Quali sono le principali resistenze che riscontri nelle organizzazioni quando affronti questo tema?
Oggi tutte le aziende sono chiamate ad assumere un comportamento etico che tenga conto delle ripercussioni economiche, sociali e ambientali del proprio operato. I temi di bilancio sociale, creazione di valore condiviso e ‘purpose-driven brands’ sono sempre più dei must have per le aziende. Tuttavia, questo non è un processo sempre facile da attivare perché impone alle realtà aziendali di mettersi in discussione, di rivedere i propri processi ed il modo di fare business. In una parola di abbracciare il cambiamento.
Un cambiamento così radicale deve essere, in primis, sposato dai vertici aziendali, ma poi deve coinvolgere attivamente le persone. E’ un lavoro di concerto, collettivo, non guidato esclusivamente dal marketing o da agenzie creative esterne, in quanto rappresenta l’impegno dell’azienda nei confronti della società, che poi guida tutti i processi aziendali dall’innovazione di prodotto, al packaging, alla supply chain, alla gestione e valorizzazione delle risorse, andando a toccare e ridefinire il modo di fare business a 360°.
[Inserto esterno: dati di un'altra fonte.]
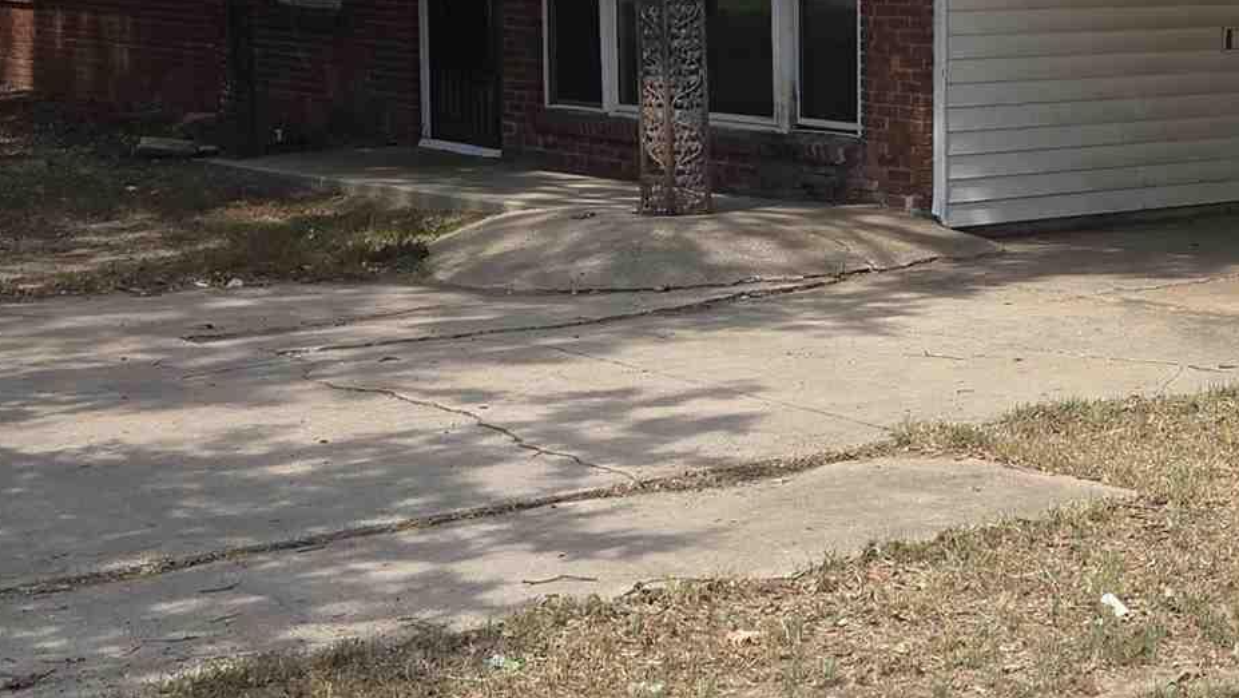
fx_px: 2728
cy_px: 251
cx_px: 1103
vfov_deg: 14.6
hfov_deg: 24.9
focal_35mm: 83
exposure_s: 1/1493
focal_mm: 5.4
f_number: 1.8
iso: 25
Cosa deve fare un’azienda che da domani vuole sposare un purpose? Da dove si comincia?
Innanzitutto, un’azienda che vuole abbracciare una strategia guidata dal purpose deve comprendere che la scelta non è solo legata al suo pubblico ma alla sua stessa essenza, a ciò in cui veramente crede e per cui vuole lottare. Scegliere un purpose richiede di avere una visione di lungo periodo, immaginando le proprie azioni per una società e un mondo migliore.
Lo scopo aziendale si individua lavorando su tre livelli: la marca, le persone e la società.
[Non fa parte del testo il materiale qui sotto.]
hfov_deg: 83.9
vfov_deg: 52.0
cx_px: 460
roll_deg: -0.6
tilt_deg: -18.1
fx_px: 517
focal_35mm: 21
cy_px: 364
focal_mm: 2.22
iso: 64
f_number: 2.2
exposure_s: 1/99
Partendo da un lavoro strategico di marca, si analizzano i bisogni delle persone e le tensioni sociali che sono interconnesse con l’azienda. È un processo di esplorazione, analisi e co-creazione, con i dipendenti dell’azienda, che ha l’obiettivo finale di identificare lo scopo da cui partire per attivare strategie win-win, che portano benefici all’azienda ma anche al mondo nel suo complesso.
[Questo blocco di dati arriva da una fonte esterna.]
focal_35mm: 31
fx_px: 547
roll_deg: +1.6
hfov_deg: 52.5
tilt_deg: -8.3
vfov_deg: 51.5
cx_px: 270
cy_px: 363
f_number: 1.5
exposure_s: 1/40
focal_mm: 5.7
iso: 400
Una volta identificato lo scopo è importante valorizzare quei processi che già l’alimentano e avviare un processo di conversione, mitigazione per quegli aspetti che sono in contrasto. Questo processo richiede tempo ed investimenti che però nel lungo periodo vengono premiati.
Infine, vorrei concludere che oggi il confine tra il profit ed il non profit è sempre più debole, in quanto ci si aspetta che tutte le realtà si muovano tenendo conto del proprio operato e impatto, quindi quello a cui stiamo assistendo sempre di più è la definizione e attivazione di programmi a impatto sociale e/o ambientale congiunti. Questo è un punto di grande importanza per trasformare il purpose aziendale in azioni concrete su cui poi costruire una narrativa tangibile. La parola chiave anche qui è coerenza e trasparenza tra ciò che si dice e quel che si fa per evitare il rischio di cadere nel green-washing o nel social-washing di cui nel prossimo futuro si parlerà sempre di più.